Since a bacterial genome contains all the information for building and running a cell, there has been considerable interest in determining the DNA sequence for the genomes of bacteria, particularly for those bacteria that cause disease. We hope that by knowing the code for what makes bacteria tick, that we may be better able to come up with means to:
- control them (for example, if they cause disease)
- maintain them (for example, if they are important for our environment)
- use them for beneficial purposes (for example, industrial spill cleanup or making products)

So, technology has been developed to determine the complete DNA sequence ("all the letters") of a genome, using machines that are called (aptly) DNA sequencers. For bacteria, genome sequences had been obtained for approximately 35 different bacteria by the turn of the millennium, with the first genome sequence for a bacteria determined in 1995. Many more bacterial genomes are being sequenced and so databases have been formed to contain all the DNA sequence information (as long strings of A's, T's, C's and G's). In addition, early research determined what triplets of of the DNA bases encode what amino acids, and so that we can predict from a bacterial genome sequence what proteins it may encode. Both the DNA sequence of bases, and the protein sequences of amino acids, contain additional "strings" of sequence within the DNA or protein that specify particular functions and/or act as signals for the bacteria.

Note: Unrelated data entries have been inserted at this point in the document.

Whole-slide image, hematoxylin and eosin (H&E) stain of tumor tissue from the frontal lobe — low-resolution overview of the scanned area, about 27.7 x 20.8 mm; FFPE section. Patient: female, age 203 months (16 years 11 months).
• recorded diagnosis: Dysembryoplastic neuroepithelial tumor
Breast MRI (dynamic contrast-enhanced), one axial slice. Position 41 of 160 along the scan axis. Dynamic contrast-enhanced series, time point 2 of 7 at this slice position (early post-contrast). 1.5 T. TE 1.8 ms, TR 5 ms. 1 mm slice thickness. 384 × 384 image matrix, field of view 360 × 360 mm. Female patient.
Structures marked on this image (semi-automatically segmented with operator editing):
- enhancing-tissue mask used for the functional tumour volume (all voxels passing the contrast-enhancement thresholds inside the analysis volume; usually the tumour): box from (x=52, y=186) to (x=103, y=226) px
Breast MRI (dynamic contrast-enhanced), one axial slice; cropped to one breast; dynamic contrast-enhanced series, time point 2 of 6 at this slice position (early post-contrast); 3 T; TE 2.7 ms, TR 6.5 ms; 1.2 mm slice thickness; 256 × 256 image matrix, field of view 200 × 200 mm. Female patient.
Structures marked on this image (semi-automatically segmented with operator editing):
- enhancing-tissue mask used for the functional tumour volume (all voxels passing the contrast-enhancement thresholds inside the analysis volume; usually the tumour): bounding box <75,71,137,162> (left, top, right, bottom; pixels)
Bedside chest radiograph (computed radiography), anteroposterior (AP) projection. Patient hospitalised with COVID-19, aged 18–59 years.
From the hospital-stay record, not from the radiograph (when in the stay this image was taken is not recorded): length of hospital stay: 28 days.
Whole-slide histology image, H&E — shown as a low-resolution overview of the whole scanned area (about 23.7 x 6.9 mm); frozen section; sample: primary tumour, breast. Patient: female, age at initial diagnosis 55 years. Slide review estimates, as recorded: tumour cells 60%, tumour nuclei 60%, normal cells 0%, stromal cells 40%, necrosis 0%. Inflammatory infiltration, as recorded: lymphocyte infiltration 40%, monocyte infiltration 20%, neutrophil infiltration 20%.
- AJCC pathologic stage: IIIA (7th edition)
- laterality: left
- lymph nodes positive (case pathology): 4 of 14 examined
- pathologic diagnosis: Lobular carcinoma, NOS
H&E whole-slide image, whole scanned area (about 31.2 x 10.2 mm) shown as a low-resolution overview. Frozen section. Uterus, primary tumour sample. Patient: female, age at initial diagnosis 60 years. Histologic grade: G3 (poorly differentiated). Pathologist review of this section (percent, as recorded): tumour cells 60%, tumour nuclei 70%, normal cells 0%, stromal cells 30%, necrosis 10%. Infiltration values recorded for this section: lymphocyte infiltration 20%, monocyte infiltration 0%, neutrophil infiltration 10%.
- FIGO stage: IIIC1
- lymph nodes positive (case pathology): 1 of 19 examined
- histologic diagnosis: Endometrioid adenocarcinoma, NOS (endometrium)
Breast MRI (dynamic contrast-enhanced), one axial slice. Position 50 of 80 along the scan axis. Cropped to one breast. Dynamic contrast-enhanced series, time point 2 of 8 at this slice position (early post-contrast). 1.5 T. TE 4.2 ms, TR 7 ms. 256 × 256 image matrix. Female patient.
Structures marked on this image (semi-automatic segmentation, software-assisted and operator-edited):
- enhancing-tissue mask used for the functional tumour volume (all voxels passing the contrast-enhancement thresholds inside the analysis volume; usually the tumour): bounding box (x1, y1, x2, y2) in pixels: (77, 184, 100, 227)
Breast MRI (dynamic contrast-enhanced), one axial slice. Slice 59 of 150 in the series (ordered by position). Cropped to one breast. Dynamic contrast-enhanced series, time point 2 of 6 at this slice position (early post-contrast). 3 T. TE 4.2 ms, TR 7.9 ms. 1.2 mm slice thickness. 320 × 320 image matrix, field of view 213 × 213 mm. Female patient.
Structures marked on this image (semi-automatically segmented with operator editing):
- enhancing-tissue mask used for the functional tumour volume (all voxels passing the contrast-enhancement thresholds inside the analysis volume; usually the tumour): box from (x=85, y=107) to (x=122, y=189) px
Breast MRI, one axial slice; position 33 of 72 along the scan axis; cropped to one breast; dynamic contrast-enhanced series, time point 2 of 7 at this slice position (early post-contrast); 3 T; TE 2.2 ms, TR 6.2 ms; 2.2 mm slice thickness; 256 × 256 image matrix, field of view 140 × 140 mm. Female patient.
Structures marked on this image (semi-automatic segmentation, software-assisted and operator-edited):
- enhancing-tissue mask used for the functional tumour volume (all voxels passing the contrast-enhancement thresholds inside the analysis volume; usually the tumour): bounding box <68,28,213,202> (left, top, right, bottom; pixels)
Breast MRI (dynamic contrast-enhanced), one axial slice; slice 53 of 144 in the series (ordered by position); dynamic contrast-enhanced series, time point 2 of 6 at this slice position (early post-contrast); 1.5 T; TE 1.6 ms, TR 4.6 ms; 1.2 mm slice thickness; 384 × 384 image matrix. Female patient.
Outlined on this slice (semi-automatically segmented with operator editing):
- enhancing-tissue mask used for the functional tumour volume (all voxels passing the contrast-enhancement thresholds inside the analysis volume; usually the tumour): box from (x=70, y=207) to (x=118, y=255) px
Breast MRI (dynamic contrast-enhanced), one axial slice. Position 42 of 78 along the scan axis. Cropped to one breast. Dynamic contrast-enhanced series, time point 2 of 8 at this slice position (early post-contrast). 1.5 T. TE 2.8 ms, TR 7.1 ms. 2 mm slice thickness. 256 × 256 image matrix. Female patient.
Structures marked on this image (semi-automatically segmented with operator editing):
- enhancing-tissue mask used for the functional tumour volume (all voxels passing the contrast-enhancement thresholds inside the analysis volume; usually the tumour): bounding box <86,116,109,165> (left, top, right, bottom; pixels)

So, what does Bacterial Genomics do?

Bacterial genomic approaches to studying life include determining the DNA sequence of a given bacterial genome, comparing the DNA sequence with other genome sequences, and deciphering what the genomes encode (I predicting what makes up an organism from its DNA sequence). The whole gene complement of different organisms can be compared with one another, detecting, for example, genes specific to certain disease-causing bacteria that may be targets for drug therapy or for diagnostics. This field of research also attempts to study bacteria on a "whole-organism" scale. It takes a more holistic view regarding how the genes and proteins function and work together, or what genes or proteins are necessary for a certain function (such as causing disease). This whole-organism approach is quite different from the early approaches microbiology used to study genes and proteins: Classically, single genes or proteins were studied on a (relatively) individual basis, with little understanding of how all the genes and proteins in a cell worked together. Genomics attempts to gather information regarding how the full complement of genes in an organism work together and it is thought that such an approach to studying bacteria, and in fact all life, will complement the classical, but still very necessary, studies that are focused on particular genes or proteins.

What will Bacterial Genomics give us?

Bacterial genomics can give us a broader understanding of how a bacteria functions, a bacteria's origins, and what bacteria live in our world that we can't study by other means (i.e through obtaining their DNA from the environment and studying it). Of medical interest, bacterial genomics is also anticipated to play a significant role in speeding up the development of better therapies and vaccines for controlling disease-causing bacteria. It will also be the cornerstone of anticipated DNA-based diagnostic tools that will hopefully enable doctors to make quicker, more accurate diagnoses of infectious disease.